Keeping the Doors Open highlights Stern’s singular place in history as not only one of the finest artists of the twentieth century, but also indefatigable colleague, teacher and mentor. Carnegie Hall’s triumphant opening night concert in Autumn 1960, just after Stern had successfully corralled the likes of Eleanor Roosevelt, Leonard Bernstein, Pablo Casals, Vladimir Horowitz, Dame Myra Hess and Jascha Heifitz in his efforts to save the hall, included Stern as a soloist with Bernstein and the New York Philharmonic. Surprisingly, however, although Isaac Stern’s name is now synonymous with Carnegie Hall, he rarely recorded in the concert hall, so the centerpiece of Keeping the Doors Open is Stern’s rarely heard 1967 performance of Mendelssohn’s Violin Concerto in E Minor, Op. 64 with frequent Stern collaborator Leonard Bernstein conducting the Israel Philharmonic Orchestra, in its digital debut. The stirring rendition was recorded from live concerts in Jerusalem and Tel Aviv celebrating Israel’s victory in the Six-Day War just one month before and originally released on a long out-of-print Columbia Masterworks LP entitled Hatikvah on Mt. Scopus. The Mendelssohn Concerto was a fundamental part of Stern’s repertoire, and he performed it at Carnegie Hall on many occasions – including at least once with the Israel Philharmonic Orchestra.

Bernstein and Stern were also among a constellation of musical celebrities on the roster of the “Concert of the Century,” a legendary benefit concert at Carnegie Hall taking place in 1976 to mark the venue’s 85th anniversary. Keeping the Doors Open features a splendid recording from that iconic concert: the first movement (Pezzo elegiaco) of the Tchaikovsky Piano Trio performed by “dream team” Stern, Vladimir Horowitz and Mstislav Rostropovich.

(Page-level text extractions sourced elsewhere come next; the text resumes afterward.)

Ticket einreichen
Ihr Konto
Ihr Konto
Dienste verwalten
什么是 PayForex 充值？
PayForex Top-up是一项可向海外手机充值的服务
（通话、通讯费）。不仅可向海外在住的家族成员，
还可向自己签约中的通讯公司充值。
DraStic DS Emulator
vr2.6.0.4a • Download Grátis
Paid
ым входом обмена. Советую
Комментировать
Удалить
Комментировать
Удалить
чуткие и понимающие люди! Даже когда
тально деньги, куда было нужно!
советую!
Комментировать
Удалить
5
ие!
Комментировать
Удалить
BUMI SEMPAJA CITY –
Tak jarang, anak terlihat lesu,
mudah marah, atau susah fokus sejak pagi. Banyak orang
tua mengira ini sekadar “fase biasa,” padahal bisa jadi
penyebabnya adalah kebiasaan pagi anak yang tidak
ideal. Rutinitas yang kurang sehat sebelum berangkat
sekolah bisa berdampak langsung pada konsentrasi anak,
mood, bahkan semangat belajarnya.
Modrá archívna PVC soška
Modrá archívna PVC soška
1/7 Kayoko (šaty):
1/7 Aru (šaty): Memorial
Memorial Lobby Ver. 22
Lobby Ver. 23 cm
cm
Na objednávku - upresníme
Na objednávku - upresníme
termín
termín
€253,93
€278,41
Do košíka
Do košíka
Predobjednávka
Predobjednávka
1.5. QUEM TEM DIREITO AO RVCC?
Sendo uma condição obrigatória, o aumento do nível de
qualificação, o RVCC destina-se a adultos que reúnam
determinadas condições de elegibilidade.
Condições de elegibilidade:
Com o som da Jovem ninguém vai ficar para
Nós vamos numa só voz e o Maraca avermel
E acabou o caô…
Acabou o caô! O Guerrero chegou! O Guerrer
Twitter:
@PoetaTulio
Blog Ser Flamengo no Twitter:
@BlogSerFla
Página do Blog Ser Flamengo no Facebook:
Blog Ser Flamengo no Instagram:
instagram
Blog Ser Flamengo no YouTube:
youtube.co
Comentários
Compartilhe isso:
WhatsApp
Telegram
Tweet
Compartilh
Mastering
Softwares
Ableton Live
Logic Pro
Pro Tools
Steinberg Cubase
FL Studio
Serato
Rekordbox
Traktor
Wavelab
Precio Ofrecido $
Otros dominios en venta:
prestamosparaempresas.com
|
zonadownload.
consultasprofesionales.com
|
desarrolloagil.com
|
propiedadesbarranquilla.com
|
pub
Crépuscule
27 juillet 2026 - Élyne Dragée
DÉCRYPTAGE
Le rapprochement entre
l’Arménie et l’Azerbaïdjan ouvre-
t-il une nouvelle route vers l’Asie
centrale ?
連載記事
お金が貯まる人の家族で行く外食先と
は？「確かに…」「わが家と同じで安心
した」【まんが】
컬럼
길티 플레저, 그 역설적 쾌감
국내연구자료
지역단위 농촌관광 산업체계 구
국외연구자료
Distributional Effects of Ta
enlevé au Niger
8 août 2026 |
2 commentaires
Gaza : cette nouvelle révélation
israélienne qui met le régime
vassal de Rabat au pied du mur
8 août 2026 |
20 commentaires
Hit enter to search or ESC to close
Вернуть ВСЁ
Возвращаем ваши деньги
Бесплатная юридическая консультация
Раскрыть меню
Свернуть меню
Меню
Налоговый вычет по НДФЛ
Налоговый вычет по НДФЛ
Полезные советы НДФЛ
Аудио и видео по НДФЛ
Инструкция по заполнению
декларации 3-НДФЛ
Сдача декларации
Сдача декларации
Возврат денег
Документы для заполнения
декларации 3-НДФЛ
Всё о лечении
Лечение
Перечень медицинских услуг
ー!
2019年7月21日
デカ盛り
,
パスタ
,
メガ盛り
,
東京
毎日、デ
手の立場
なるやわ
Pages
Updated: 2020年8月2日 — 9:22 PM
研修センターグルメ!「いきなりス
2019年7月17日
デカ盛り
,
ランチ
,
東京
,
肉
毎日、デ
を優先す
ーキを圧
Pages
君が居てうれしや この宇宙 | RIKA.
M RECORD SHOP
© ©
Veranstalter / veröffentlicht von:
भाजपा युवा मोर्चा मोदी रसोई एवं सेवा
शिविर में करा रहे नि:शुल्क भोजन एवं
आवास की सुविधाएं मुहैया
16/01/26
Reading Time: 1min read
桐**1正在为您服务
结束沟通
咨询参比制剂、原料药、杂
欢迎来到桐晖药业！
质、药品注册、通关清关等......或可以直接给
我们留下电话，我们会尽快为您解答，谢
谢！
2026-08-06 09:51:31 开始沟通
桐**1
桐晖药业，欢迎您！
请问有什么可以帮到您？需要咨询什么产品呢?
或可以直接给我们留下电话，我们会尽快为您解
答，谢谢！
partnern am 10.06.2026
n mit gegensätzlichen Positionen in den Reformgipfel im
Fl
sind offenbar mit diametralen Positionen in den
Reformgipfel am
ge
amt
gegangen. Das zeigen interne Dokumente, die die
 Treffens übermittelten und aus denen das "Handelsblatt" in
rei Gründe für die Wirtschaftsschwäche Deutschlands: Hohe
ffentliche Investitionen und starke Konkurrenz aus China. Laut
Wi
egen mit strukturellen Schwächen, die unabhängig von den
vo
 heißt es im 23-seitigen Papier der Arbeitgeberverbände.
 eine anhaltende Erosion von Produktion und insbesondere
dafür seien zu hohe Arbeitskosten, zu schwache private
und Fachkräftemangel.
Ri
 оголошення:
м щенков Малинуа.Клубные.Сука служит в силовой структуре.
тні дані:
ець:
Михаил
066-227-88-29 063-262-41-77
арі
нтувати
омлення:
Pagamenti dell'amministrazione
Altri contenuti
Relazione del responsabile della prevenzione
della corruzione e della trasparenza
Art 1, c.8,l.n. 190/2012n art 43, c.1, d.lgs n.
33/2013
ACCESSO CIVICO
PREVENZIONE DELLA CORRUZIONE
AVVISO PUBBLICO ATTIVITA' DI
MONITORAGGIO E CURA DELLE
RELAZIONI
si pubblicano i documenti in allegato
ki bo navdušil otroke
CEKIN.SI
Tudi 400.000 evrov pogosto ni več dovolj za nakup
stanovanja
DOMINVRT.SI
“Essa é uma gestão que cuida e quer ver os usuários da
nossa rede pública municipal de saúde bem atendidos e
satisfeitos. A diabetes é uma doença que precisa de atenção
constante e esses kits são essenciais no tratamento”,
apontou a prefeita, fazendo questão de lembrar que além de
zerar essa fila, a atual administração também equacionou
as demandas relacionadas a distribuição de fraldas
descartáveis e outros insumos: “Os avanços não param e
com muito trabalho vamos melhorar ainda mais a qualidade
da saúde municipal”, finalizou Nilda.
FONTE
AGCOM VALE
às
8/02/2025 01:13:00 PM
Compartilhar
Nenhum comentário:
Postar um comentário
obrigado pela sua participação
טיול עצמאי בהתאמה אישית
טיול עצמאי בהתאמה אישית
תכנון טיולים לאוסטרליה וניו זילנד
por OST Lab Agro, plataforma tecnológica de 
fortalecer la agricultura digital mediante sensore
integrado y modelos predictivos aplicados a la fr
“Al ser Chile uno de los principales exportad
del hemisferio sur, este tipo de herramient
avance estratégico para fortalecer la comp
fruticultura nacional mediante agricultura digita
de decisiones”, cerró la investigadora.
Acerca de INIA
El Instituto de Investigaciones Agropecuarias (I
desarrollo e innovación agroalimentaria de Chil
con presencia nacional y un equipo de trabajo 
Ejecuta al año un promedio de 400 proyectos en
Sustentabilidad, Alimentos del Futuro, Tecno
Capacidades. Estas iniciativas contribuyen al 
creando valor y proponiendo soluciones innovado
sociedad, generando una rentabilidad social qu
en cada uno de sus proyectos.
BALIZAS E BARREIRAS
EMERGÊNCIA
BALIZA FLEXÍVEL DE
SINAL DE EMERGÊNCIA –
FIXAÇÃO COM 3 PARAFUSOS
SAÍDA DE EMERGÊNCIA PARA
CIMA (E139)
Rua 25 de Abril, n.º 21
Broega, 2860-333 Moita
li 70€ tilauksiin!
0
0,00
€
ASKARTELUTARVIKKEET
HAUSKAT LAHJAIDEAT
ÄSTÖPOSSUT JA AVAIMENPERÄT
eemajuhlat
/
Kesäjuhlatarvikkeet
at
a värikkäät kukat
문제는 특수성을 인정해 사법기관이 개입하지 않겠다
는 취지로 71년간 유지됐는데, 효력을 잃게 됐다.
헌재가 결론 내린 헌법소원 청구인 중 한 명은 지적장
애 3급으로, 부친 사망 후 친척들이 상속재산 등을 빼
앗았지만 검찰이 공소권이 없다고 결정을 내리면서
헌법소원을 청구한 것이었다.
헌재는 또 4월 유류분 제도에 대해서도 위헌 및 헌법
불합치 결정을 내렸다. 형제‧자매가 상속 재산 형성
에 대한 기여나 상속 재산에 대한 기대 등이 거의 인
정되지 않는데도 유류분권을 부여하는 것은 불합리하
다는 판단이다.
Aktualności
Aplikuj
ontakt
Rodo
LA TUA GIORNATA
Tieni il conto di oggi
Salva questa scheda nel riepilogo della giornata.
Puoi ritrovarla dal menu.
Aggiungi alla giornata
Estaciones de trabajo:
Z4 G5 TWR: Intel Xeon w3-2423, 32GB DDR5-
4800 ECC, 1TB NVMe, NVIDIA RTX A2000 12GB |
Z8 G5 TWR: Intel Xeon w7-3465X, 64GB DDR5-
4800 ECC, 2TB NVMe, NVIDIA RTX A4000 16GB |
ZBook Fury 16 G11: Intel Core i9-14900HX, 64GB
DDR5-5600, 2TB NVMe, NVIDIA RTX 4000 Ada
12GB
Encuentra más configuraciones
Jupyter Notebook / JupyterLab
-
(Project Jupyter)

A Gramophone review from 1976 calls the piece “one of those performances of a lifetime that is impossible to forget … The effect is quite breathtaking, the detail, power and spontaneity of the playing a marvel.”

The album’s booklet highlights photos and memorabilia from the era, and an illuminating essay by Jackson Braider details the intimate connections between Isaac Stern and the hall he championed.